Upon being diagnosed, I had this feeling that I am 'Mark-ed' for life. And I often joked that I wouldn't live past 40 or something like that. I know, drama or whatever. But this only epitomizes the term, 'Life is too short.'. A phrase we often throw around carelessly. It only became more enlightening was when I got stranded in Hong Kong, I realized my world is so small and I could still do things and push further. So I started to backpack, couchsurfing even. I also realized how far I've gone, because I was in front of a beautiful monument, the Angkor Wat, in a year after I was diagnosed.
 
This condition opened up an issue that should be addressed. I realized we are not receiving the right information about HIV/AIDS. The way the condition is communicated in my country is often sexualized or perverted. Our society paints the condition to the public as something to be feared. That HIV/AIDS is a 'GAY' thing. When ironically, the first documented case of HIV/AIDS in the Philippines is from a woman, not a gay man. Which only made it more plausible that the condition can affect anybody, regardless of socio-economic status, age, race and lifestyle choice.
I was pissed I couldn't find a proper resource locally online for HIV and/or they usually use this beat up trope of a sexified image of a naked torso and it just irked me to open those sites at work when I needed information.
 
People live with HIV/AIDS everyday. It isn't just a fluke or a 1/100 chance that you'll survive. Take a test, get into care, stay in care. Everyone can survive, taking a test and getting 'Mark-ed' for life isn't the worst thing in the world, Also, getting tested isn't a mark for shame, it should be a mark of bravery whether it comes out positive or not. A lot of people get HIV/AIDS without knowing where they got it from. I for one, don't know where I got it, from where or from who, but I am focusing on what I can do right now. To be forgotten is worse than death, as I always say, so do make what you do now meaningful.
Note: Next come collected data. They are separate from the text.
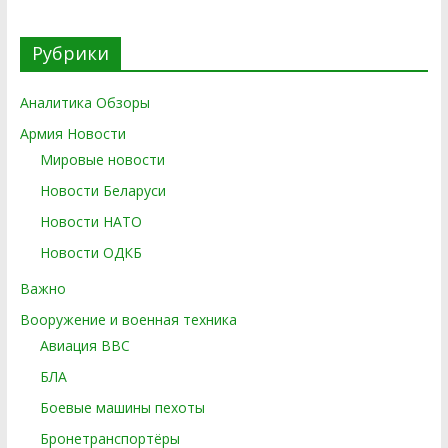
Рубрики
Аналитика Обзоры
Армия Новости
Мировые новости
Новости Беларуси
Новости НАТО
Новости ОДКБ
Важно
Вооружение и военная техника
Авиация ВВС
БЛА
Боевые машины пехоты
Бронетранспортёры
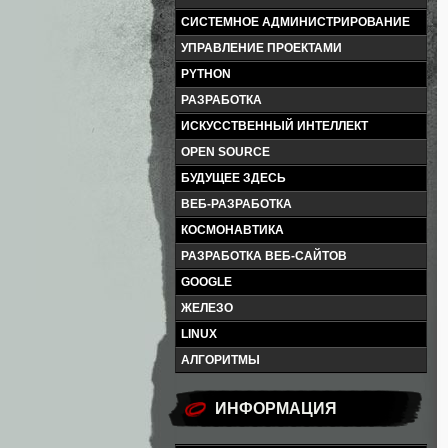
СИСТЕМНОЕ АДМИНИСТРИРОВАНИЕ
УПРАВЛЕНИЕ ПРОЕКТАМИ
PYTHON
РАЗРАБОТКА
ИСКУССТВЕННЫЙ ИНТЕЛЛЕКТ
OPEN SOURCE
БУДУЩЕЕ ЗДЕСЬ
ВЕБ-РАЗРАБОТКА
КОСМОНАВТИКА
РАЗРАБОТКА ВЕБ-САЙТОВ
GOOGLE
ЖЕЛЕЗО
LINUX
АЛГОРИТМЫ
ИНФОРМАЦИЯ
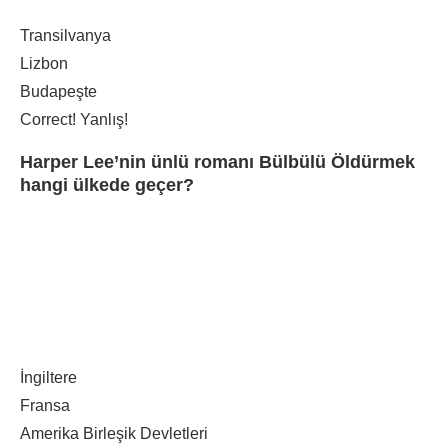
Transilvanya
Lizbon
Budapeşte
Correct!
Yanlış!
Harper Lee’nin ünlü romanı Bülbülü Öldürmek
hangi ülkede geçer?
İngiltere
Fransa
Amerika Birleşik Devletleri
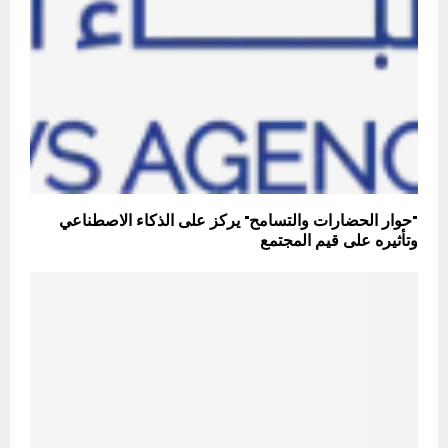
"حوار الحضارات والتسامح" يركز على الذكاء الاصطناعي
وتأثيره على قيم المجتمع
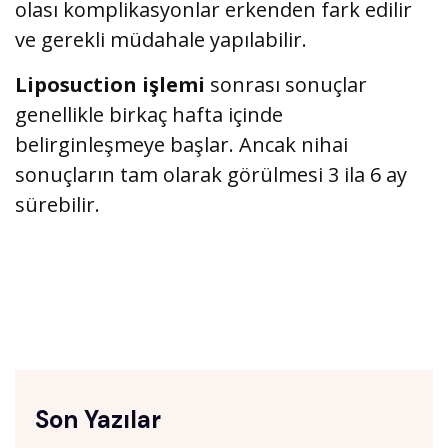
olası komplikasyonlar erkenden fark edilir
ve gerekli müdahale yapılabilir.
Liposuction işlemi
sonrası sonuçlar
genellikle birkaç hafta içinde
belirginleşmeye başlar. Ancak nihai
sonuçların tam olarak görülmesi 3 ila 6 ay
sürebilir.
Son Yazılar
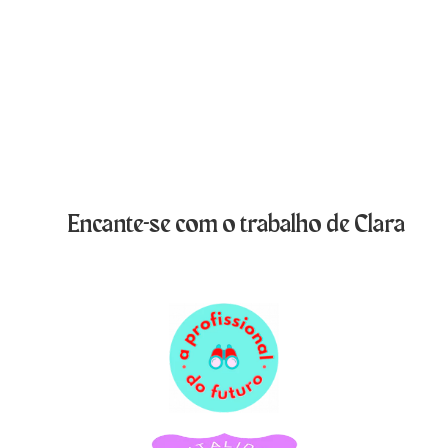
Encante-se com o trabalho de Clara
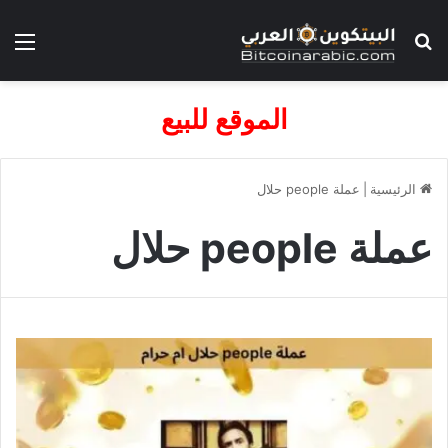
بحث عن
الق
الموقع للبيع
الرئيسية
|
عملة people حلال
عملة people حلال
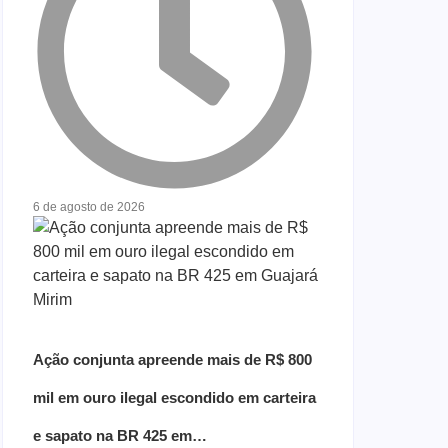
6 de agosto de 2026
Ação conjunta apreende mais de R$ 800
mil em ouro ilegal escondido em carteira
e sapato na BR 425 em…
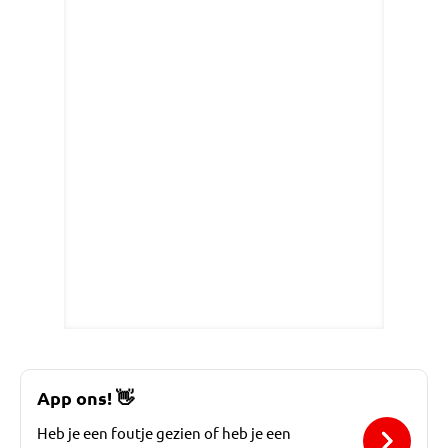
App ons!
👋
Heb je een foutje gezien of heb je een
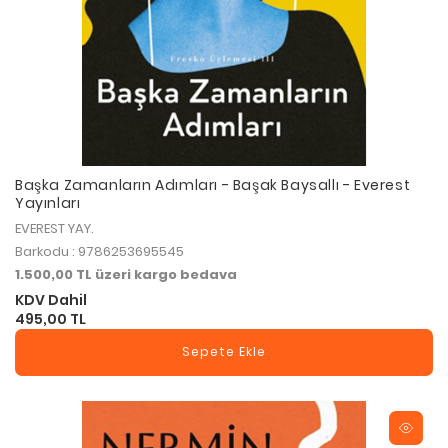
Başka Zamanların Adımları - Başak Baysallı - Everest
Yayınları
EVEREST YAY.
Barkodu : 9786253695545
1.500,00 TL üzeri kargo bedava
KDV Dahil
495,00 TL
Sepete Ekle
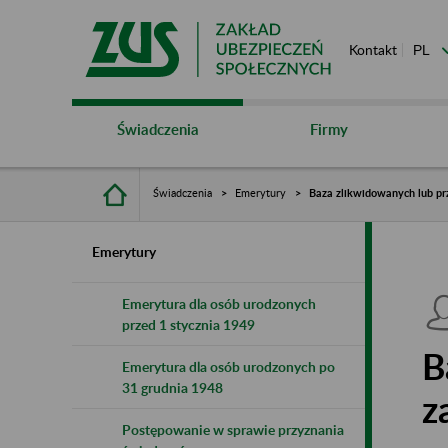
Kontakt
Świadczenia
Firmy
Świadczenia
Emerytury
Baza zlikwidowanych lub pr
Emerytury
Emerytura dla osób urodzonych
przed 1 stycznia 1949
B
Emerytura dla osób urodzonych po
31 grudnia 1948
z
Postępowanie w sprawie przyznania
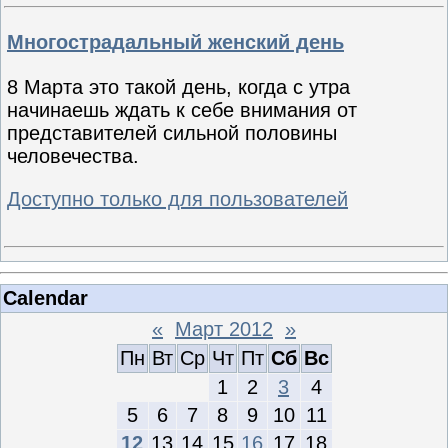
Многострадальный женский день
8 Марта это такой день, когда с утра
начинаешь ждать к себе внимания от
представителей сильной половины
человечества.
Доступно только для пользователей
Calendar
«
Март 2012
»
Пн
Вт
Ср
Чт
Пт
Сб
Вс
1
2
3
4
5
6
7
8
9
10
11
12
13
14
15
16
17
18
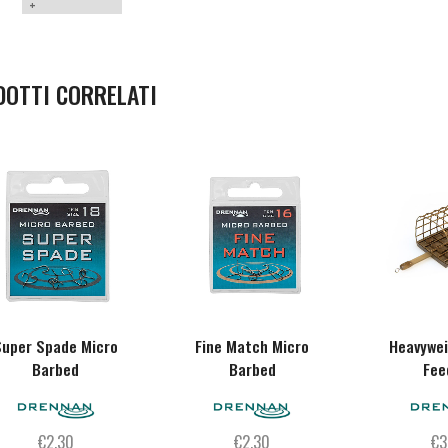
+
DOTTI CORRELATI
Super Spade Micro
Fine Match Micro
Heavywe
Barbed
Barbed
Fee
€
2,30
€
2,30
€
3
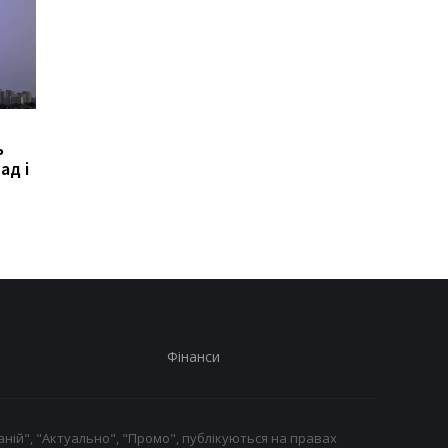
В Україні зареєстрували
Зеленський анонсув
ь
петицію про зміну
створення українськ
ад і
правил мобілізації: кого
балістики та систем
пропонують призивати
ПРО
першочергово
Фінанси
ній", "Актуально", "Промо", публікуються на правах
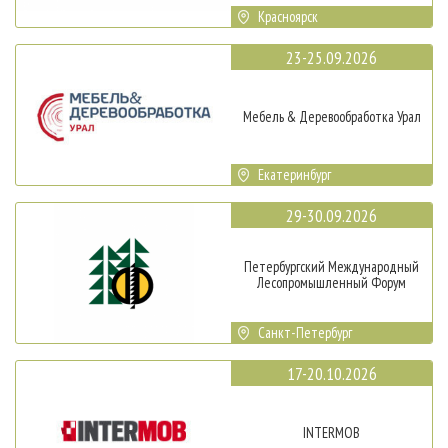
Красноярск
23-25.09.2026
Мебель & Деревообработка Урал
Екатеринбург
29-30.09.2026
Петербургский Международный
Лесопромышленный Форум
Санкт-Петербург
17-20.10.2026
INTERMOB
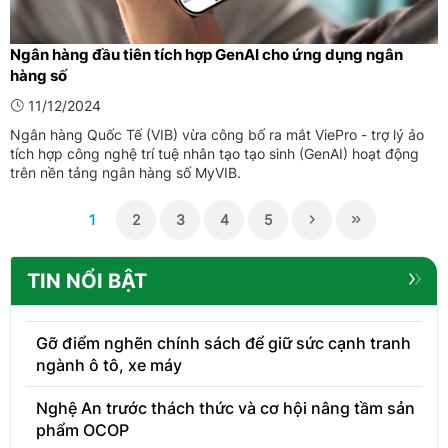
Ngân hàng đầu tiên tích hợp GenAI cho ứng dụng ngân
hàng số
11/12/2024
Ngân hàng Quốc Tế (VIB) vừa công bố ra mắt ViePro - trợ lý ảo
tích hợp công nghệ trí tuệ nhân tạo tạo sinh (GenAI) hoạt động
trên nền tảng ngân hàng số MyVIB.
1
2
3
4
5
TIN NỔI BẬT
Gỡ điểm nghẽn chính sách để giữ sức cạnh tranh
ngành ô tô, xe máy
Nghệ An trước thách thức và cơ hội nâng tầm sản
phẩm OCOP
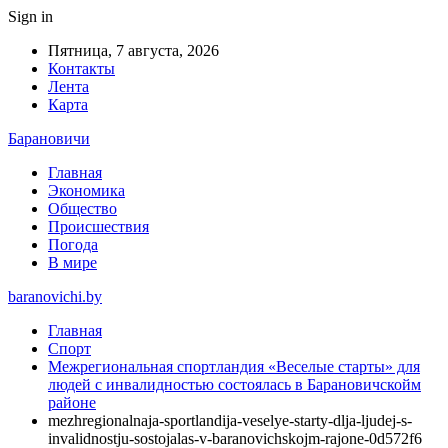
Sign in
Пятница, 7 августа, 2026
Контакты
Лента
Карта
Барановичи
Главная
Экономика
Общество
Происшествия
Погода
В мире
baranovichi.by
Главная
Спорт
Межрегиональная спортландия «Веселые старты» для
людей с инвалидностью состоялась в Барановичскойм
районе
mezhregionalnaja-sportlandija-veselye-starty-dlja-ljudej-s-
invalidnostju-sostojalas-v-baranovichskojm-rajone-0d572f6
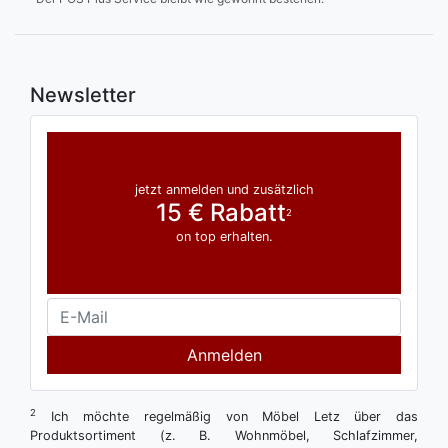
Newsletter
jetzt anmelden und zusätzlich
15 € Rabatt
2
on top erhalten.
Anmelden
2
Ich möchte regelmäßig von Möbel Letz über das
Produktsortiment (z. B. Wohnmöbel, Schlafzimmer,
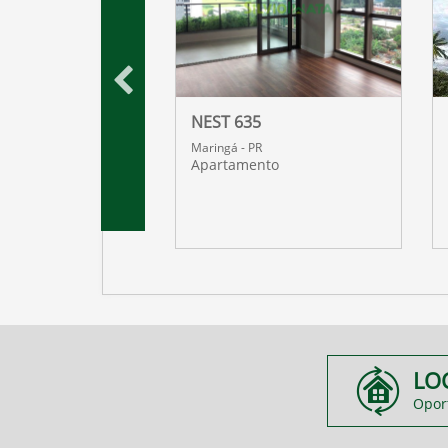
 DOURO
NEST 635
R
Maringá - PR
nto
Apartamento
LO
Opor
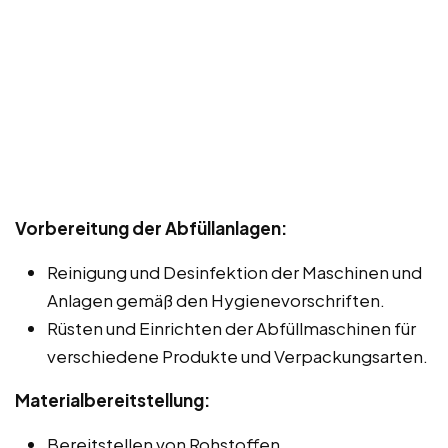
Vorbereitung der Abfüllanlagen:
Reinigung und Desinfektion der Maschinen und
Anlagen gemäß den Hygienevorschriften.
Rüsten und Einrichten der Abfüllmaschinen für
verschiedene Produkte und Verpackungsarten.
Materialbereitstellung:
Bereitstellen von Rohstoffen,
My name is Helen, and I used to hate telling people that. 

When I was little I would lie about my name when introducing myself. I'd say my name was Michelle, because that's what all the cool and pretty girls were called. I am of Greek background and it is tradition to be named after your grandmother. I was always told by others that Helen is  "...an old person's name" and  "... a boring name". These negative comments eventually made me feel ashamed of my name and I started to associate them with my own personality, thinking they must be a part of who I was. 

But as I grew up I realised that a name doesn't define you, you define a name! And the beauty from your own heart can make people see the beauty in anything. Now, I am 25 and people tell me that I'm the only Helen they know and that the name sticks with them because I am a loving and quirky person. Hearing these comments make my day! My message to anyone who has ever hated their name - don't!

Learn to value and appreciate your name and also yourself, you are so worthy.